▸ Records for the task:
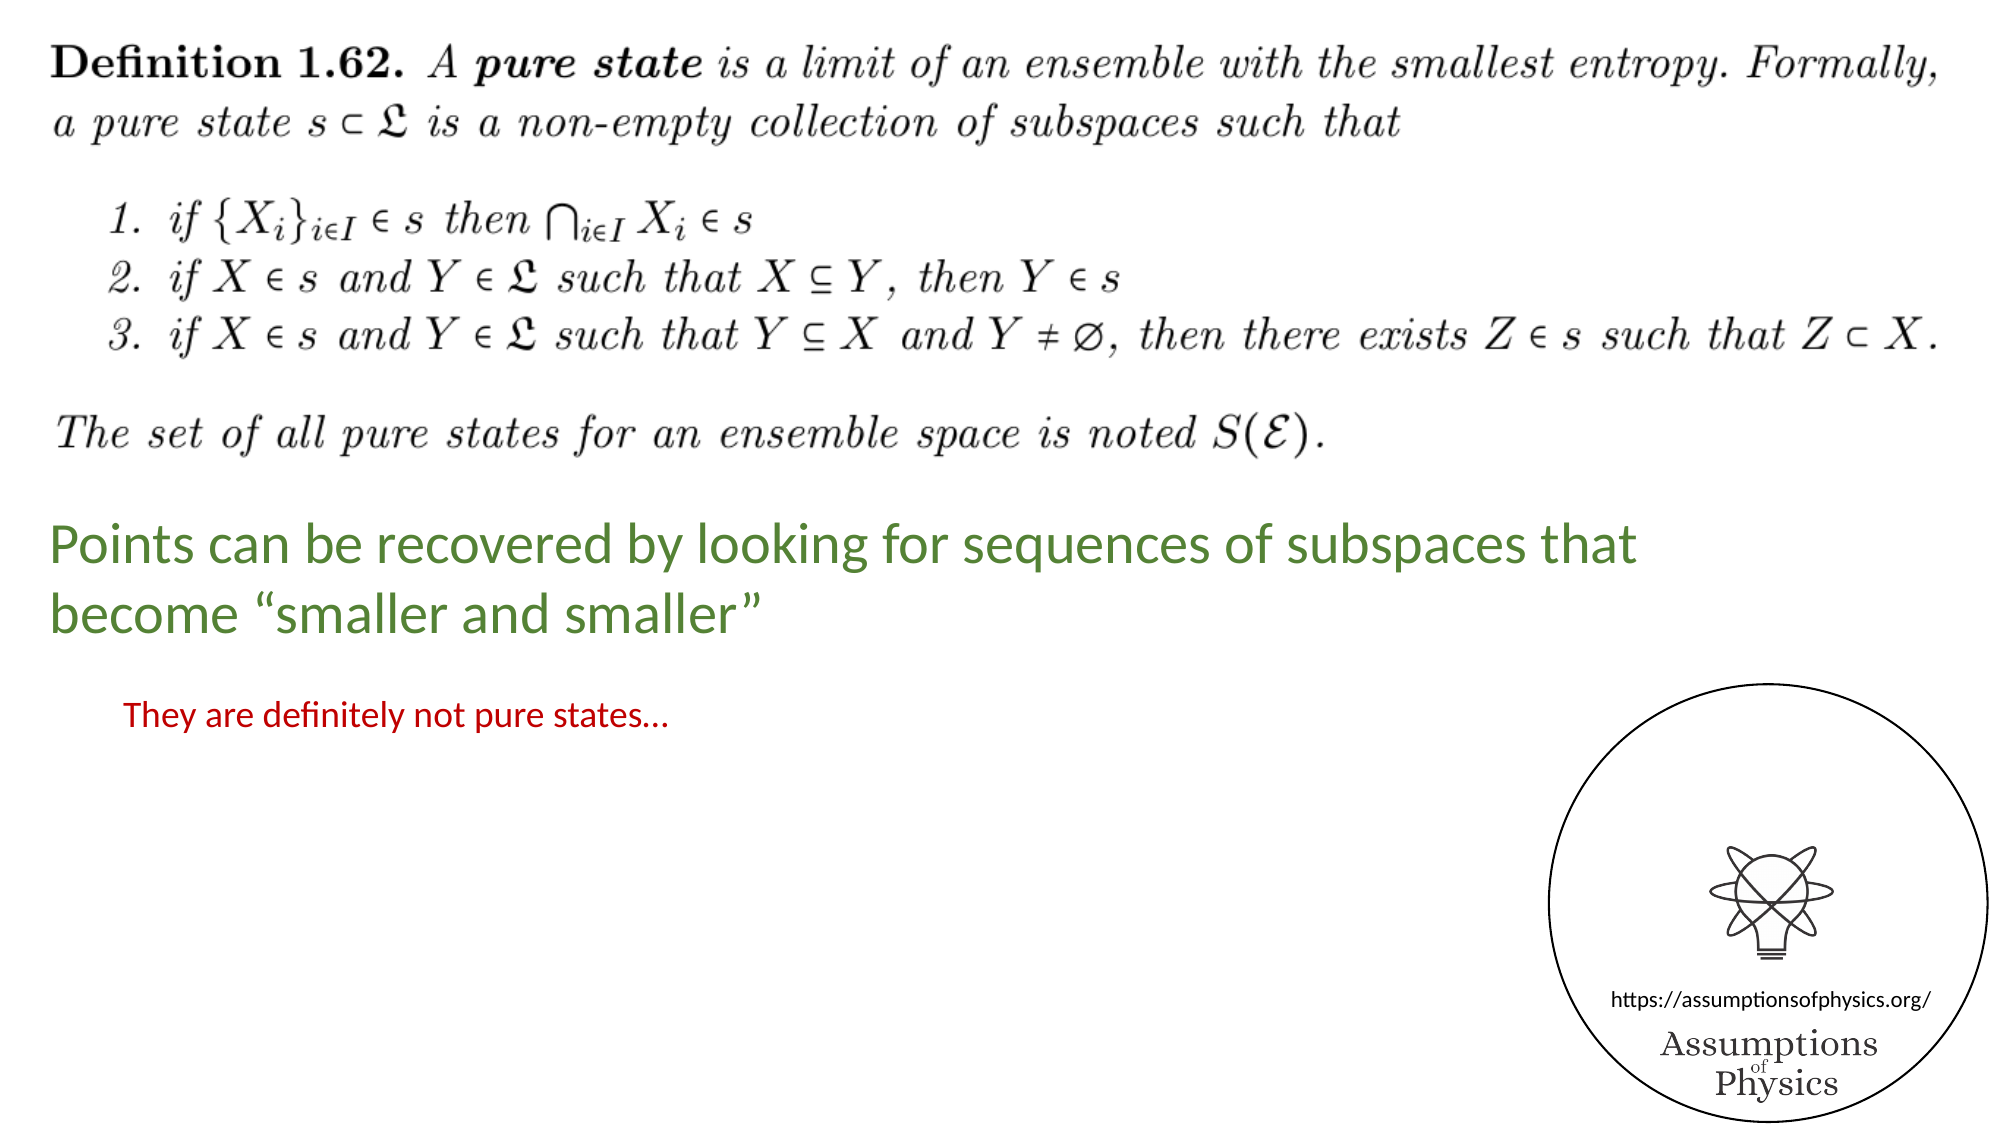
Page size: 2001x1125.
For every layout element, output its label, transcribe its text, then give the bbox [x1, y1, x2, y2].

picture [1709, 846, 1834, 960]
picture [34, 29, 1965, 471]
picture [1660, 1029, 1877, 1103]
text_box Points can be recovered by looking for sequences of subspaces that become “smaller and smaller” [34, 498, 1673, 653]
text_box They are definitely not pure states… [108, 682, 685, 743]
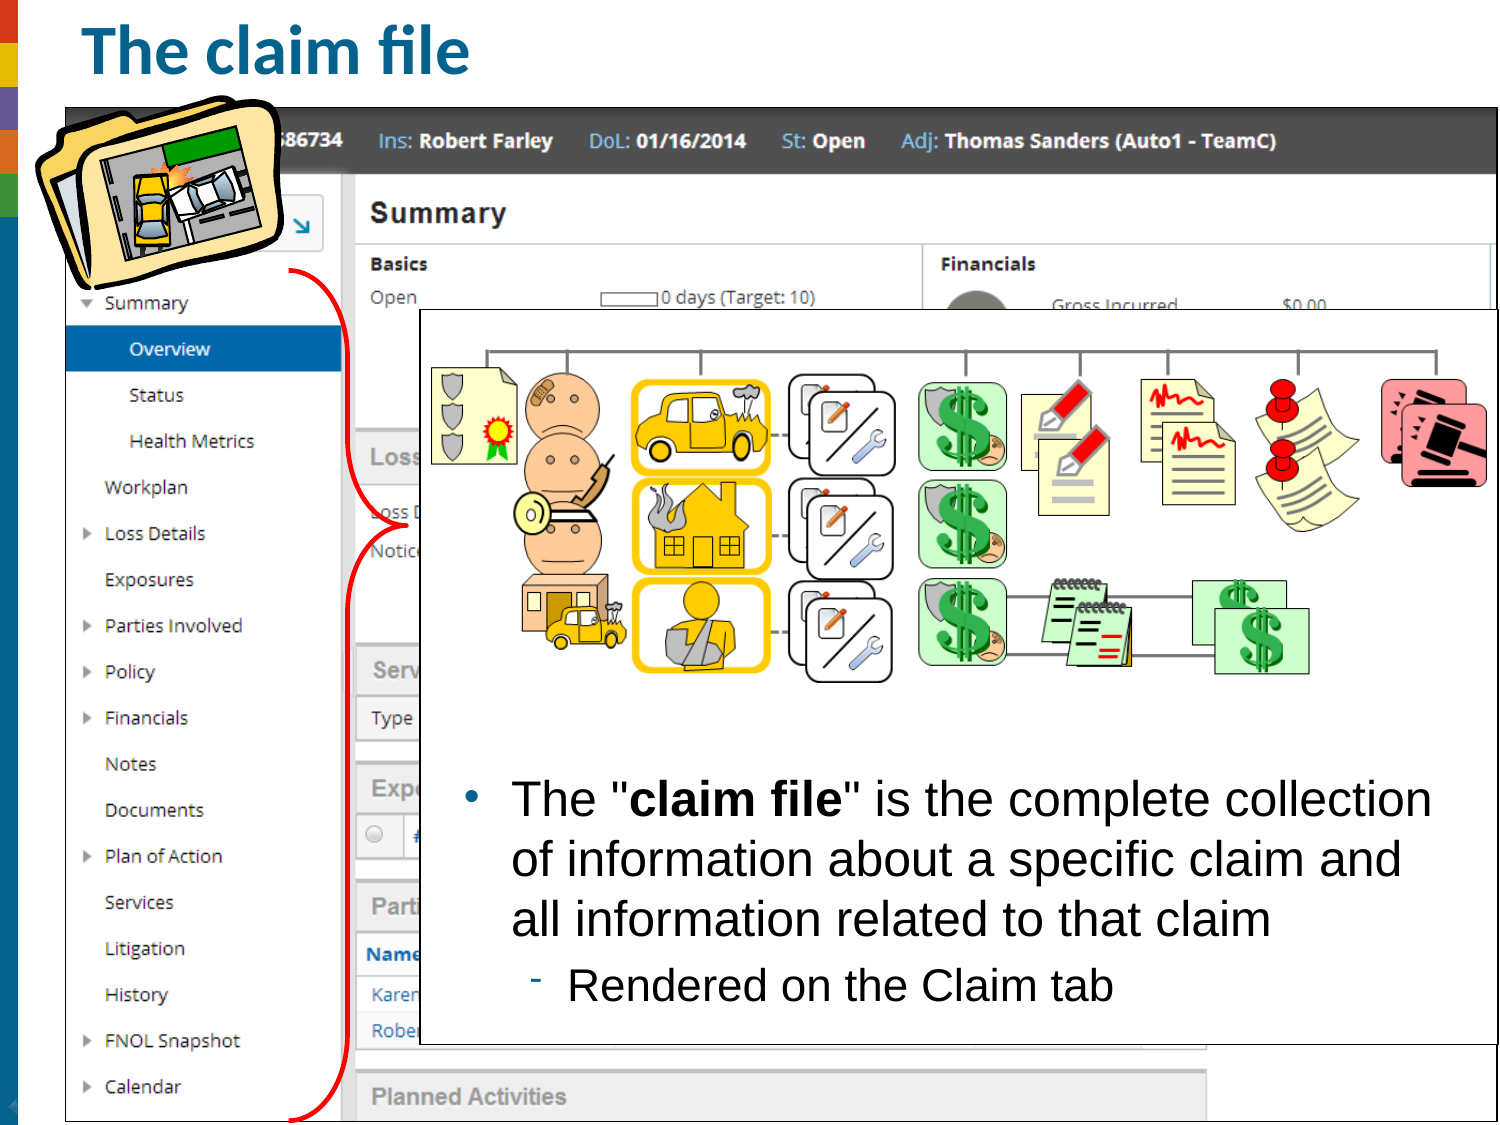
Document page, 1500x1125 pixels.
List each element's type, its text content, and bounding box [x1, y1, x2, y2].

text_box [30, 90, 289, 296]
title The claim file [81, 19, 1446, 106]
picture [65, 108, 1497, 1121]
picture [0, 0, 18, 216]
picture [10, 1101, 18, 1111]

▸ Work instruction: Write out, word for word, the line that contains "Document page, 1500x1125 pixels." and every line after it through the last line of the listing.

▸ Solved exercise:
Document page, 1500x1125 pixels.
List each element's type, its text content, and bounding box [x1, y1, x2, y2].

text_box [30, 90, 289, 296]
title The claim file [81, 19, 1446, 106]
picture [65, 108, 1497, 1121]
picture [0, 0, 18, 216]
picture [10, 1101, 18, 1111]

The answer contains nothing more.